Durante la cumbre, Chávez criticó agresivamente al ex presidente del gobierno español José María Aznar, de quien dijo que apoyó esa asonada, finalmente fallida. Sus críticas a Aznar, a quien llamó «fascista», llevaron a que el socialista Rodríguez Zapatero le exigiera respeto y a que el rey saliera por un momento de la reunión plenaria, tras exigirle, sin éxito, que se callara. Chávez mencionó a Manuel Viturro, embajador español el 11 de abril de 2002, día del fallido golpe de Estado, como uno de los que sabían de la conspiración en su contra.
«Es muy difícil pensar que el embajador va a estar apoyando a los golpistas sin la autorización de su majestad», dijo Chávez. «Ahora ya me pregunto en este momento: ¿será que el rey sabía del golpe contra mí en 2002 y por eso se enfurece porque digo que Aznar es un fascista? Me hago la reflexión, me digo '¡qué inocente! si era el mismo rey, que es el que dirige la política exterior'», agregó.
Provocación
«Ahora yo entiendo la furia del rey con esa pregunta '¿por qué no te callas?'. Señor rey, yo le digo lo siguiente: tenemos 500 años aquí y nunca nos callaremos, mucho menos a la voz de un monarca», provocó.
Chávez indicó igualmente: «Espero que esto no dañe las relaciones (entre España y Venezuela) y si las dañara no es culpa mía. Quisiera que las relaciones se mantengan iguales».
«No tengo ningún mea culpa, porque yo lo que hice fue decir mi verdad. Sorprendido sí de que el gobierno español, del que es presidente Zapatero, haya salido en defensa de Aznar. Eso sorprende sobre todo por la ubicación política ideológica de ambos», agregó.
Chávez también deslizó que la defensa de Zapatero a Aznar se debió a una solicitud del rey.
«Manifiesto mi sorpresa por esa defensa del presidente. Ahora, yo puedo entender que sea una solicitud del rey, puedo entenderlo de esa manera. En todo caso, lo lamento mucho, yo no dije lo que dije para molestarlo», agregó.
«Yo sólo me referí a un ex presidente español que apoyó un golpe contra mí, para reflexionar y darle la bienvenida -como lo hice desde hace ya varios años- al nuevo gobierno español, un gobierno del Partido Socialista Obrero Español», indicó poco antes de regresar a Caracas, en cuyo aeropuerto (Maiquetía) sus allegados organizaron una manifestación para resarcirlo de los «ataques» que, aseguraron, sufrió durante la reunión.
«Pero que nos respeten, no se crean todavía superiores a nosotros. Todos somos iguales. Hay que acabar con los viejos resabios monarquistas. No somos subalternos de ninguna corona», añadió.
División
En tanto, las posturas se dividieron en España en torno a Rodríguez Zapatero -se le reconoció la defensa de Aznar, pero se le reprocharon los coqueteos anteriores con Chávez- y fueron unánimes en apoyo a la actitud del rey Juan Carlos.
El propio presidente del gobierno agradeció la llamada que le hizo el sábado su antecesor y consideró que, a pesar del incidente, las relaciones con Venezuela no se verán afectadas. Según el socialista, gestos como el de Aznar «contribuyen a mejorar el clima político».

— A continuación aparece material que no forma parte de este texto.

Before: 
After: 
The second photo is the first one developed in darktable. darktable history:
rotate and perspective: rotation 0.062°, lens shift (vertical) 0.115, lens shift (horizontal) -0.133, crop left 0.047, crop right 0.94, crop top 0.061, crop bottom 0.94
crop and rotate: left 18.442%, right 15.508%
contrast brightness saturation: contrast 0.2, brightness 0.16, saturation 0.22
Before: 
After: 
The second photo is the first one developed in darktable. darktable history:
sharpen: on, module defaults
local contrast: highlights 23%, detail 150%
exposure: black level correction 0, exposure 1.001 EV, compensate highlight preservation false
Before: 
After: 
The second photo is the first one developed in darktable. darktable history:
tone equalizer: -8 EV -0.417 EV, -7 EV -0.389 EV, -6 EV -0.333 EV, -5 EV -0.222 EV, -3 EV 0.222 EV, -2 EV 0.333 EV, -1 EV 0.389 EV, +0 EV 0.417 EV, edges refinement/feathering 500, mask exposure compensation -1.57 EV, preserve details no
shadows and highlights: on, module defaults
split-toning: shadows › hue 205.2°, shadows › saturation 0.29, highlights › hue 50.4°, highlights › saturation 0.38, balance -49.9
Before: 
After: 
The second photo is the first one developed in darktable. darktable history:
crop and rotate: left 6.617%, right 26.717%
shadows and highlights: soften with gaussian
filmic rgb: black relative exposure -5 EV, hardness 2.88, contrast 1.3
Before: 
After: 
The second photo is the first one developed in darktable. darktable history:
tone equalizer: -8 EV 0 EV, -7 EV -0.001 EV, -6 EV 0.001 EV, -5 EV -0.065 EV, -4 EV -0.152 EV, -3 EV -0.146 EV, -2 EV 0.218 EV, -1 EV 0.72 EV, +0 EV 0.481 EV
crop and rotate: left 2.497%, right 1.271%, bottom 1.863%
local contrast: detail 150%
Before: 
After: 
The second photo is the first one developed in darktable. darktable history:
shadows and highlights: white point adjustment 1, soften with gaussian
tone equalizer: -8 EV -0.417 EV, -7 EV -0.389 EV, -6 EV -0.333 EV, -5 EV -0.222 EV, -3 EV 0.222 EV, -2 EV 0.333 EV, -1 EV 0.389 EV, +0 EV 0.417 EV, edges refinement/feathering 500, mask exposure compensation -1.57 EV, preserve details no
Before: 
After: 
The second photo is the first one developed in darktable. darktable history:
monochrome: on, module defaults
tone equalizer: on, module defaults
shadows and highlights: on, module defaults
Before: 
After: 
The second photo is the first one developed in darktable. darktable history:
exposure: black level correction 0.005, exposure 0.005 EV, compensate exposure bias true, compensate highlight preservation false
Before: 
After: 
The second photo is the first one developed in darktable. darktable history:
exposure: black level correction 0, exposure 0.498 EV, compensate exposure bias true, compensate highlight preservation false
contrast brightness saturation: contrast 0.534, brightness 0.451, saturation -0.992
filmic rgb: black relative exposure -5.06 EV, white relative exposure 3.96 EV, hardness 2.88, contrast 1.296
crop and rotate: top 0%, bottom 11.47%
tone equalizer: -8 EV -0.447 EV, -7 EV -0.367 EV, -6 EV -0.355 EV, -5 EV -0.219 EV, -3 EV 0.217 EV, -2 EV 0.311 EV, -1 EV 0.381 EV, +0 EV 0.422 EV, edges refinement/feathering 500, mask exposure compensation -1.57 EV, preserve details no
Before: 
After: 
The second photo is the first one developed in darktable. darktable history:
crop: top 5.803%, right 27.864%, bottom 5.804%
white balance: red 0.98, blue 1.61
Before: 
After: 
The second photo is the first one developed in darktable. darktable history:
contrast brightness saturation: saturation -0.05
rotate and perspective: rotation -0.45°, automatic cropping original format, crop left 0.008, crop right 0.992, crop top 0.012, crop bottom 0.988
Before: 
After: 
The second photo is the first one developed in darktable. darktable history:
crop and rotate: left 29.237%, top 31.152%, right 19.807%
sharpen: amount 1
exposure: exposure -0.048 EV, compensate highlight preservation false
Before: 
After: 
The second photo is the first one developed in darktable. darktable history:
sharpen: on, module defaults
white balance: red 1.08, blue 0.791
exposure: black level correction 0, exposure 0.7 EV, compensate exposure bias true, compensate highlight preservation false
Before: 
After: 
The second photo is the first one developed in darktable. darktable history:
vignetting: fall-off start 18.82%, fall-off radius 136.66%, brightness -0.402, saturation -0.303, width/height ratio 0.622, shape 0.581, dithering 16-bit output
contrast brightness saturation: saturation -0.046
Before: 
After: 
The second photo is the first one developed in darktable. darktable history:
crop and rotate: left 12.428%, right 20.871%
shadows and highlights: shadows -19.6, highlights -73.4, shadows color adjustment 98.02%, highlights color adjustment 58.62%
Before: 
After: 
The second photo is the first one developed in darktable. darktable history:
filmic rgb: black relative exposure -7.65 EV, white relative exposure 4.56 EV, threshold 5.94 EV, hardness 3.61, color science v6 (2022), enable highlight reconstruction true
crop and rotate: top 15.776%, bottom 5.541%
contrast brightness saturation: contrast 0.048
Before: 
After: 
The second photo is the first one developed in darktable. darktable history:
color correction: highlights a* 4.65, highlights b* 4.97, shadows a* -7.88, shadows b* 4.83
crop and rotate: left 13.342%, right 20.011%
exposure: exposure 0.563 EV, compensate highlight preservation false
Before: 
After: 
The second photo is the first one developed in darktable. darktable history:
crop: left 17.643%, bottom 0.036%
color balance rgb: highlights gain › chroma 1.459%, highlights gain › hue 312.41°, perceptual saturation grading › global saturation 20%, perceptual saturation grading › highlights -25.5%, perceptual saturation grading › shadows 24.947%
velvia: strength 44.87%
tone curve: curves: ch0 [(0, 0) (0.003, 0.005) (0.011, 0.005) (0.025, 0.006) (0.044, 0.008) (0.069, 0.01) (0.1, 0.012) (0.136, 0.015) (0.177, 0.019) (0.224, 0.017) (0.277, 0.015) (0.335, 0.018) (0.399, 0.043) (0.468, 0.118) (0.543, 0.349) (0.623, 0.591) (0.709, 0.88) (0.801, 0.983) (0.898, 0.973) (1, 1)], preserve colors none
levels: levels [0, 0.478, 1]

En la conversación telefónica, el ex jefe de Gobierno conservador le dijo que «lo cortés no quita lo valiente».
Aunque no cuestionó la actitud de Zapatero en la cumbre, el opositor Partido Popular -al que pertenece Aznar- no se privó de reprocharle las «amistades peligrosas» que ha cultivado.
El líder del PP, Mariano Rajoy, señaló que el incidente «es fruto de una política exterior que ha dilapidado el prestigio y la influencia de España y ha renunciado a defender los intereses de España con la determinación exigida». A su vez, durante un acto en Sevilla, se refirió a la actitud del rey, a quien agradeció su gesto en la cumbre porque «con su coraje y firmeza ha expresado una vez más el sentir de todos los españoles», añadió.
Mientras, el PSOE emitió un comunicado en el que consideró «impecable» la reacción de la delegación oficial, que -dijo- fue un «gesto acordado» entre Zapatero y el monarca.